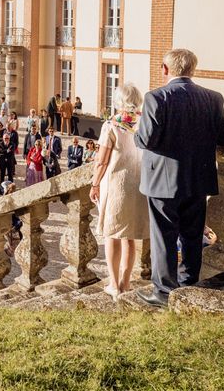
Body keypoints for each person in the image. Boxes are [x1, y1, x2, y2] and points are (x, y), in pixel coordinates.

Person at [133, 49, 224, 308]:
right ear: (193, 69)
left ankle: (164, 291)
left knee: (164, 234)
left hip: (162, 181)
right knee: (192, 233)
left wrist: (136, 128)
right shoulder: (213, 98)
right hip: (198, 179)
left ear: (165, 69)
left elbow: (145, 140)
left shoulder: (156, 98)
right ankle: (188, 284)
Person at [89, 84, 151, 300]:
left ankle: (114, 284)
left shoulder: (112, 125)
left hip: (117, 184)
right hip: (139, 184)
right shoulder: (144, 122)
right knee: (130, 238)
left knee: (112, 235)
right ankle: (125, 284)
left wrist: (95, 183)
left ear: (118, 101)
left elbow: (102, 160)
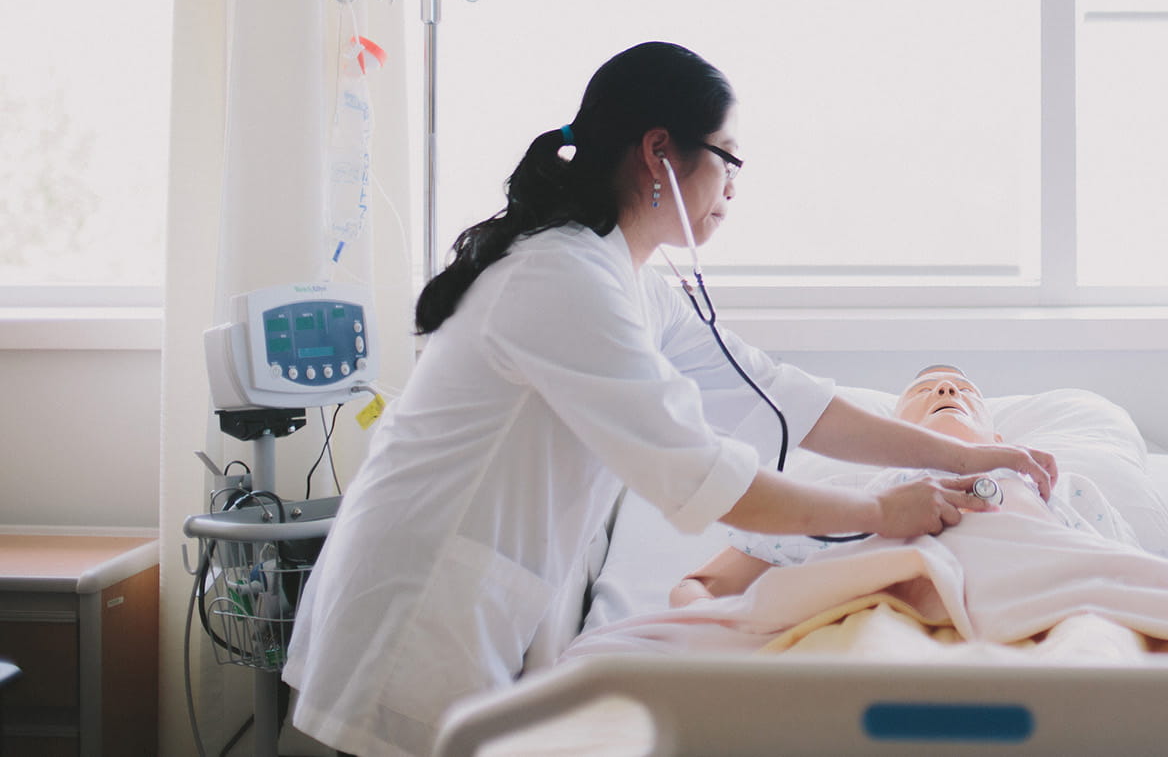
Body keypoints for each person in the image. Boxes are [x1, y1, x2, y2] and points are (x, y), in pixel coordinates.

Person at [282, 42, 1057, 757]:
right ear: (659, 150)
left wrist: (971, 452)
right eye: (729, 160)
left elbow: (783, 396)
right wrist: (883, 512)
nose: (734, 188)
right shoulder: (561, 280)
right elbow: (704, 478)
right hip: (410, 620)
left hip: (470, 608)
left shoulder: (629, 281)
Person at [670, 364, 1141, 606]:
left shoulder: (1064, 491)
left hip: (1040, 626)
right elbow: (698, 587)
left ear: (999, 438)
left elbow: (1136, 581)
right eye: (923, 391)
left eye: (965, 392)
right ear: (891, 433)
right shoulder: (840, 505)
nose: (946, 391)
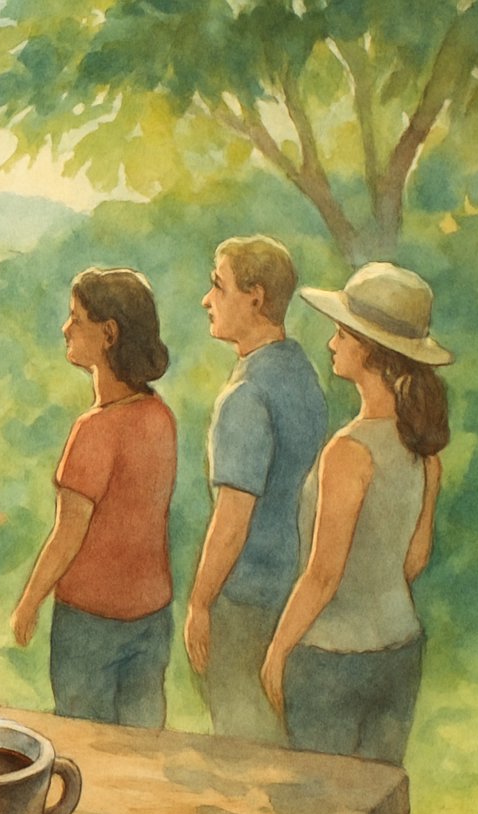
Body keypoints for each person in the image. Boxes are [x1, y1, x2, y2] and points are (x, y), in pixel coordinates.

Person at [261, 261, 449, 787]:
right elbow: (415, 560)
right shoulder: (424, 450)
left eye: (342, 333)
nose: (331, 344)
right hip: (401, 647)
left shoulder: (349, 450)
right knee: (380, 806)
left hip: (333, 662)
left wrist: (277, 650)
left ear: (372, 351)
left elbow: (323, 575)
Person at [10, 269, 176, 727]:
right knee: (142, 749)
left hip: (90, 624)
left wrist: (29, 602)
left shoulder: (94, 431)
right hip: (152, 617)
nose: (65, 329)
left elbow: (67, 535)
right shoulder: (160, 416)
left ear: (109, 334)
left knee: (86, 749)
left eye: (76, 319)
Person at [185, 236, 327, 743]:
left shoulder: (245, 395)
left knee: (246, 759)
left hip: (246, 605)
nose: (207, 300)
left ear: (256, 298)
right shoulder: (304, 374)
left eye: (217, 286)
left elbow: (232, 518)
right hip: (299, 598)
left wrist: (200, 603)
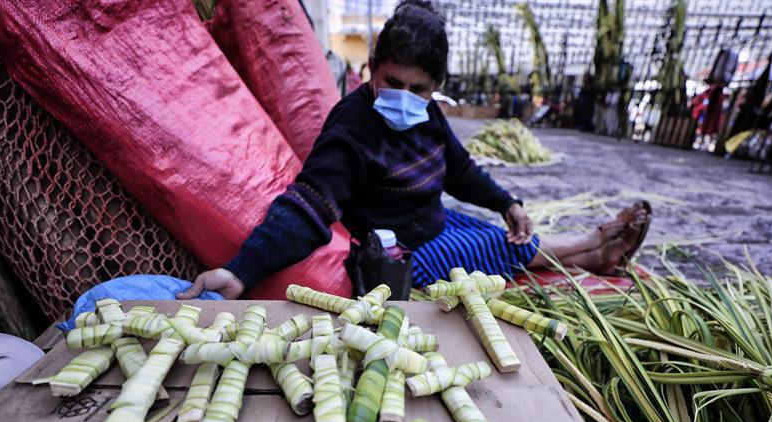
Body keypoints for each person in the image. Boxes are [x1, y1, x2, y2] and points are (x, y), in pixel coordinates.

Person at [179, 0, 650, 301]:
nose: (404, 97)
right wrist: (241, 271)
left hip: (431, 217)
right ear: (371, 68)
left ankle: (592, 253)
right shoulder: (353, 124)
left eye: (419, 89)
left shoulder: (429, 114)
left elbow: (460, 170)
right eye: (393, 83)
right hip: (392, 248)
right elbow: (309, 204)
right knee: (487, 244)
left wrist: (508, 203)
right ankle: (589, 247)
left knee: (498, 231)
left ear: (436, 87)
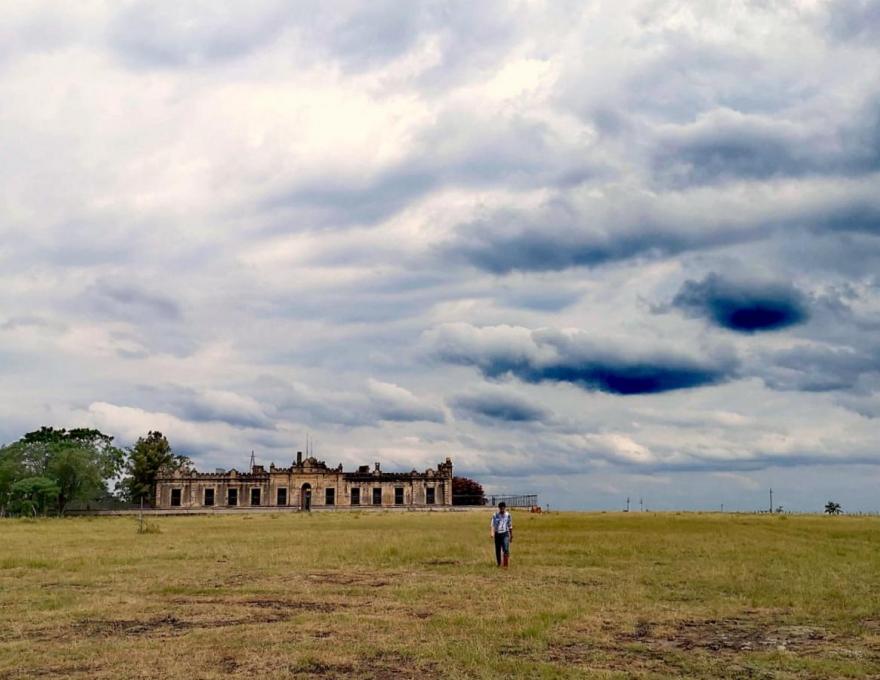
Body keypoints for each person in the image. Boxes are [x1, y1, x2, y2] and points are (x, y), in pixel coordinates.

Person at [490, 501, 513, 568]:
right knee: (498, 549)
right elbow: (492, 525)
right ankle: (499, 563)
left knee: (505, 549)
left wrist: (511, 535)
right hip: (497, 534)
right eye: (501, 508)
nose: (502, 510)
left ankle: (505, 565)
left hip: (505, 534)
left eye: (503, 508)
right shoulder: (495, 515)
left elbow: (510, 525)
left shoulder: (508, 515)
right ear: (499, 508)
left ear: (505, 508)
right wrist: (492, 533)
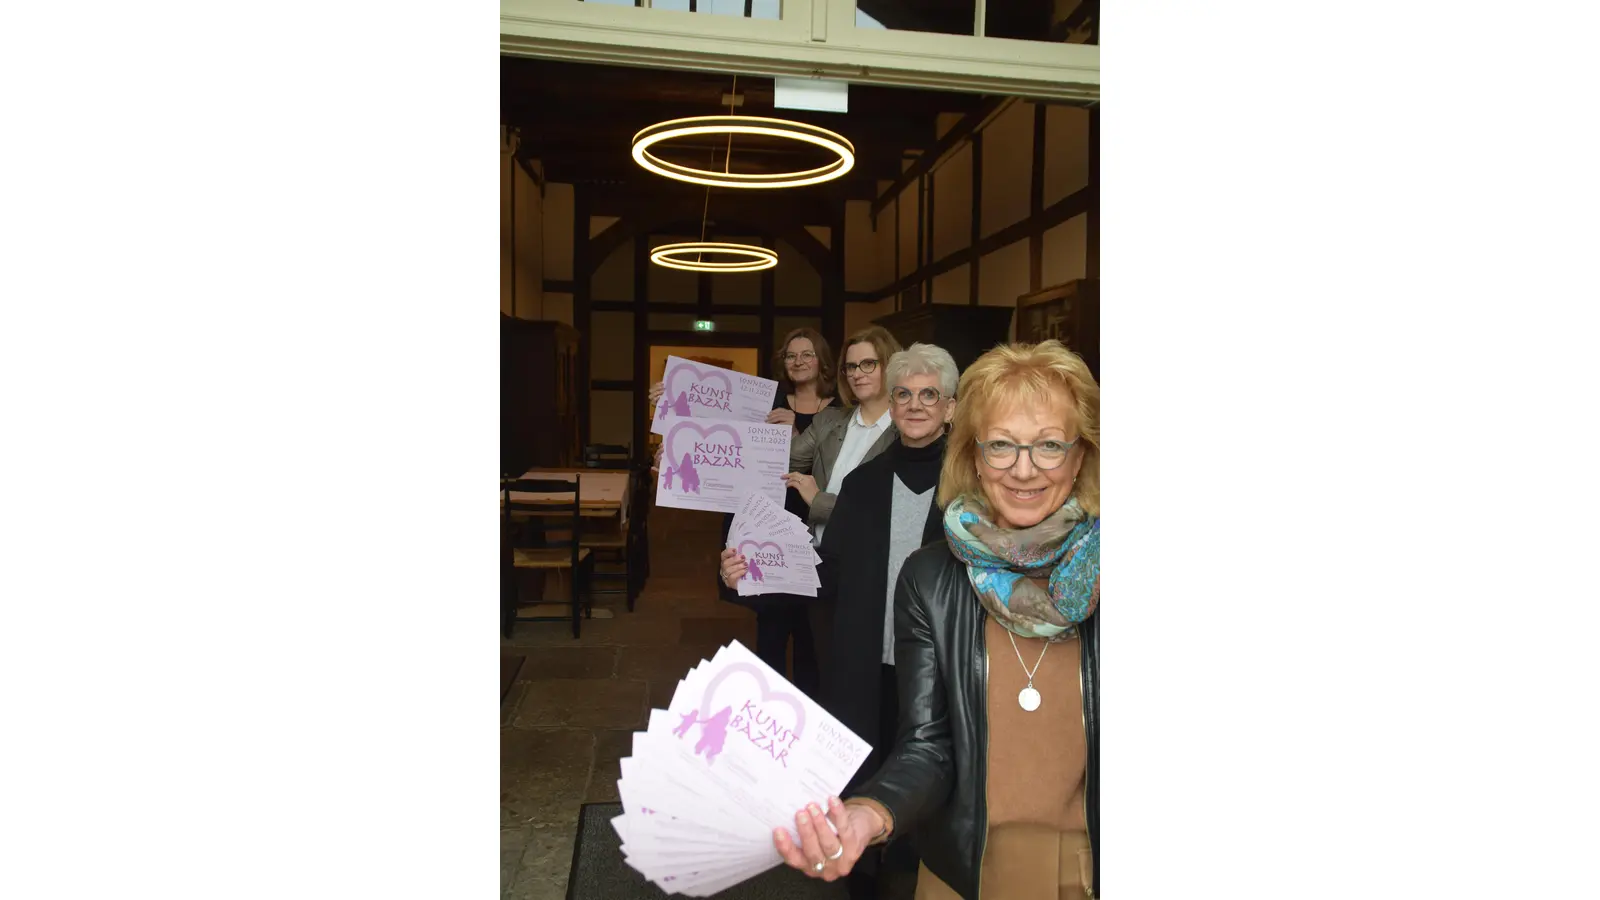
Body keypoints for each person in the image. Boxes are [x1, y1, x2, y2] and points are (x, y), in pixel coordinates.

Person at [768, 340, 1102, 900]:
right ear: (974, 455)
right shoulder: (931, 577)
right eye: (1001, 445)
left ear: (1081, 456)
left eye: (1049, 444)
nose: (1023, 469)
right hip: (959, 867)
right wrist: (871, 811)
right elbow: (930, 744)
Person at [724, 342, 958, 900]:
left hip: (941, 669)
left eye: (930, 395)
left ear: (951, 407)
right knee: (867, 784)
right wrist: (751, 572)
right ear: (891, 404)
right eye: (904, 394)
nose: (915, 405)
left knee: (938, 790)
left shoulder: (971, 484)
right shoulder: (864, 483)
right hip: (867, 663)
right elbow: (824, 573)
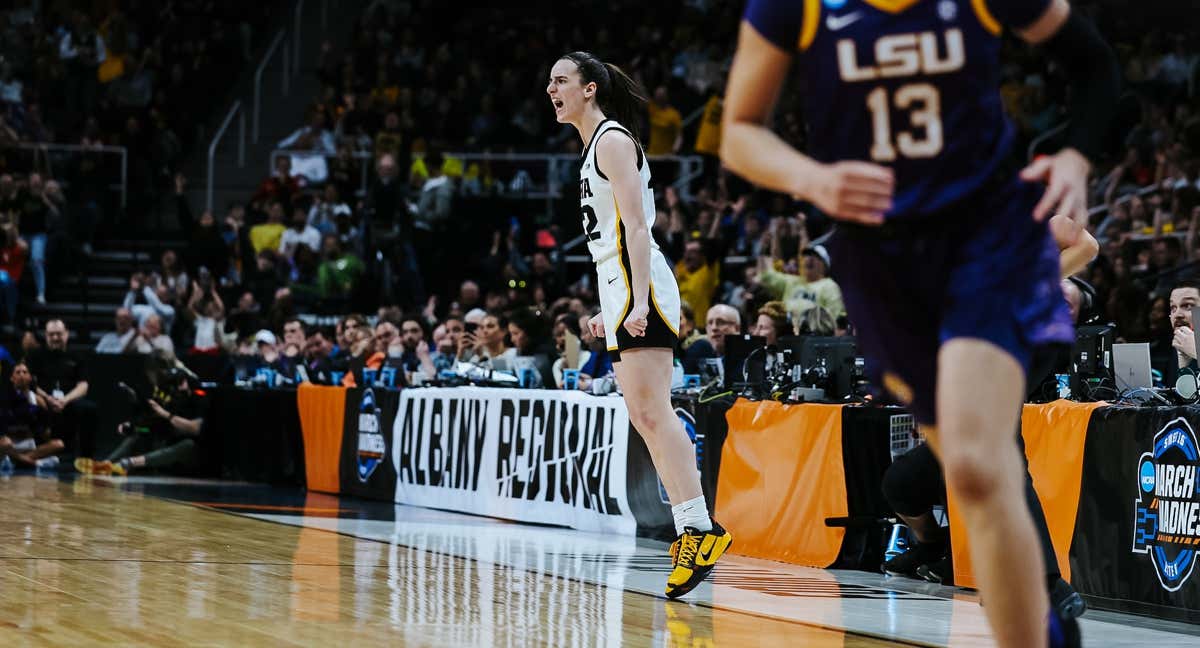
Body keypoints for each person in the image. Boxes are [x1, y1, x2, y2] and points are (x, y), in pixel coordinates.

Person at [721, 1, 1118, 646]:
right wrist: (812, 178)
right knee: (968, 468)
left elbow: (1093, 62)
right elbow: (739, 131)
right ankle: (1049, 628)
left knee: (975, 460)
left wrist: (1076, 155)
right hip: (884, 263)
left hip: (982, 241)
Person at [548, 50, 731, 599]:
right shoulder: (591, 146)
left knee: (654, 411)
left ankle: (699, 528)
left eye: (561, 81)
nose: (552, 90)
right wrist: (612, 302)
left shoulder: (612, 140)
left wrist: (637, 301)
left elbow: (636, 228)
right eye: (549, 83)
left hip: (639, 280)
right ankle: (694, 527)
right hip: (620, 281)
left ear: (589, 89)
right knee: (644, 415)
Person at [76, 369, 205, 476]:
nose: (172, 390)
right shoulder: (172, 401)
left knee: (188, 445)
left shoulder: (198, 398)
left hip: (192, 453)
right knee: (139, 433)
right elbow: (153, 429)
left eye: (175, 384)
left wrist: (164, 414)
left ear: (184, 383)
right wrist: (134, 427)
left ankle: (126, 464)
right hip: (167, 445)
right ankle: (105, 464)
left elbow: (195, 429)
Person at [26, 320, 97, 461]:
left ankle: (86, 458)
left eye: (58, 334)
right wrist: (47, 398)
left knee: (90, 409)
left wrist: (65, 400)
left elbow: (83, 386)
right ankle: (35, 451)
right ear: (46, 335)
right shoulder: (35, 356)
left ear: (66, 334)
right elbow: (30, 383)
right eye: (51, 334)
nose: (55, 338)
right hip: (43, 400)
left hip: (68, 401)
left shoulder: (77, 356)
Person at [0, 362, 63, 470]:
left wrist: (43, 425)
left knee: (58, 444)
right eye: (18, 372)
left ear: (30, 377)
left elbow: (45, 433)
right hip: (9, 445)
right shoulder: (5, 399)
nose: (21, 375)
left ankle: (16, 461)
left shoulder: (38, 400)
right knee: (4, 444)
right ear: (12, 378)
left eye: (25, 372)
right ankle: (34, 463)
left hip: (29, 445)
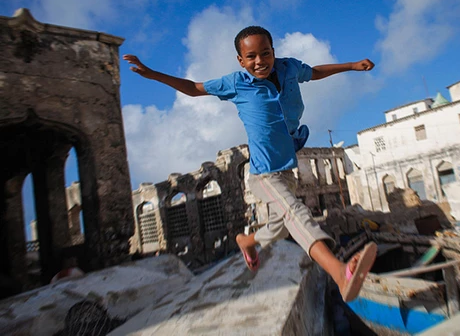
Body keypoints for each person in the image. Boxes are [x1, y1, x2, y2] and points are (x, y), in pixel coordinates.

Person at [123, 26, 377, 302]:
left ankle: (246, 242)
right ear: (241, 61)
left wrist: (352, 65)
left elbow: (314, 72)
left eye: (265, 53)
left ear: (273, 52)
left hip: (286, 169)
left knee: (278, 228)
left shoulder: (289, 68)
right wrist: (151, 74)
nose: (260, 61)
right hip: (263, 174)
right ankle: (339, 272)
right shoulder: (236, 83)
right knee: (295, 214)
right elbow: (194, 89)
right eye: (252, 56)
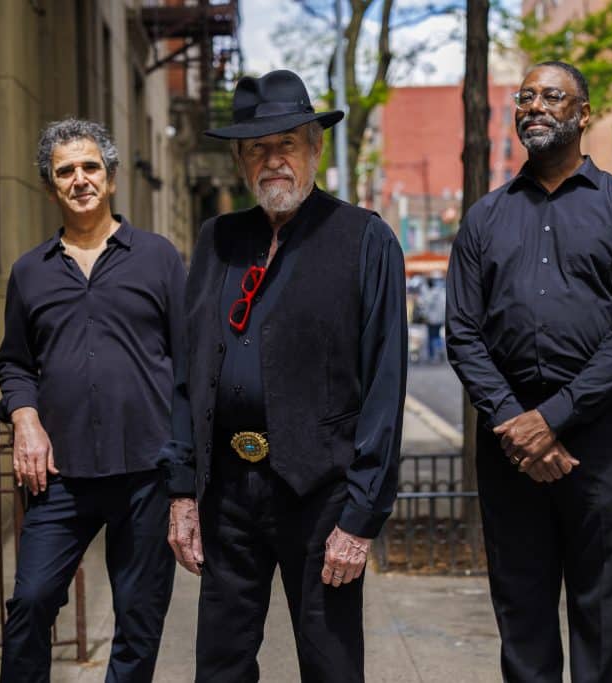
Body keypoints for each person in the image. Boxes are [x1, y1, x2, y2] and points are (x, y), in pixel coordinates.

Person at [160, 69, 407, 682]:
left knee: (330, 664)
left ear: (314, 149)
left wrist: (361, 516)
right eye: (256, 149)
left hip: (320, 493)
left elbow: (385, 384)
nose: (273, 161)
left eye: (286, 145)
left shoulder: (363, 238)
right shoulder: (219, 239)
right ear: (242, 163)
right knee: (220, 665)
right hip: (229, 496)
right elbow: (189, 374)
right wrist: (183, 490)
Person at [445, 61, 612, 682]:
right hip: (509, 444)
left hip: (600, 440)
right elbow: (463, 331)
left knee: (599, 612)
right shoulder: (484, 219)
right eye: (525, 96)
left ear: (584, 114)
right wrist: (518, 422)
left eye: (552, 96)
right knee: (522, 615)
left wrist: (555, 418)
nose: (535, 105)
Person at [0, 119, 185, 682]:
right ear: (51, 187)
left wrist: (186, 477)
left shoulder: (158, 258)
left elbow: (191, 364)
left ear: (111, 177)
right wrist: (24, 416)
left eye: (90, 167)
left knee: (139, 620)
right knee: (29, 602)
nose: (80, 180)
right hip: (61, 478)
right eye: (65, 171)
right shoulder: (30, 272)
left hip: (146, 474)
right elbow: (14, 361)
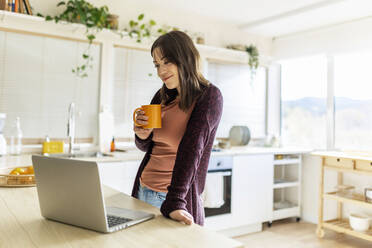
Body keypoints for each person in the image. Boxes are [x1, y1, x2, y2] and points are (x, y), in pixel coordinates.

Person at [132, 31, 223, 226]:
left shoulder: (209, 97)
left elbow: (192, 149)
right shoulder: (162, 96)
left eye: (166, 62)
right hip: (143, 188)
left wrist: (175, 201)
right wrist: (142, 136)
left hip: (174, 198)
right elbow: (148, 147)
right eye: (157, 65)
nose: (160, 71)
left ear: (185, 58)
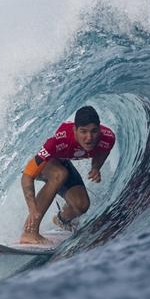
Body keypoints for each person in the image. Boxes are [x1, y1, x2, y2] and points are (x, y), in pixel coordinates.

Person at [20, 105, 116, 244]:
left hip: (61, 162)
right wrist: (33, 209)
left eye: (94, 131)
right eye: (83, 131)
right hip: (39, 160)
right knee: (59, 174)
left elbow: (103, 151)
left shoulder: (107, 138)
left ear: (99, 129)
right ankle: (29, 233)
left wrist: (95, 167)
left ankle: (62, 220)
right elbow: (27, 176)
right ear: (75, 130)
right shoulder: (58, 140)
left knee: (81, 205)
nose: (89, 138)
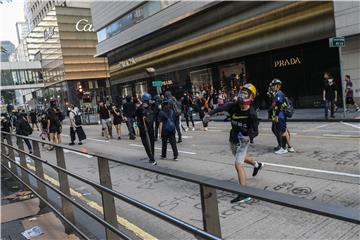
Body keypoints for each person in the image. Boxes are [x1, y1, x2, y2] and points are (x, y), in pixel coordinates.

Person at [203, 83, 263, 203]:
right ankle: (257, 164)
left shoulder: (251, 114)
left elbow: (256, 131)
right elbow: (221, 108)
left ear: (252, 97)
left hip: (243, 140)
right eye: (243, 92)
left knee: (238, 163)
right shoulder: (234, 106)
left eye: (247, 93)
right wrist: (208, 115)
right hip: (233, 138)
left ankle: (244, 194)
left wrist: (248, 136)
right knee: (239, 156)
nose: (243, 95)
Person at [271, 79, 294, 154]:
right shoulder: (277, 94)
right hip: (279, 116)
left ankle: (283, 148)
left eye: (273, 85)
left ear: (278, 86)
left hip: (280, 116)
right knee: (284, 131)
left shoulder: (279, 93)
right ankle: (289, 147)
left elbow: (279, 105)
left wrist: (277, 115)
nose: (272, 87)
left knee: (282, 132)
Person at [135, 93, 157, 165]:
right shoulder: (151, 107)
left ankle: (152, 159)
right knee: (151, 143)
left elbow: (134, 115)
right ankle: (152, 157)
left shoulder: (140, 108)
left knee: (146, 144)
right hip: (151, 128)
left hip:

TASK TO COMPLETE:
Leaving out the pictures, restate each line of the listing above verbatim, from the opening line to the line bearing "left wrist: (136, 128)", inclusive, and no more.

ANSWER TO THE EXERCISE:
Body keypoints for each person in the image. Boxes are [x1, y1, x2, y2] and points are (x, y), in pixel coordinates.

Person at [133, 49, 224, 308]:
right ear: (193, 69)
left ankle: (164, 291)
left knee: (164, 234)
left hip: (162, 181)
right knee: (192, 233)
left wrist: (136, 128)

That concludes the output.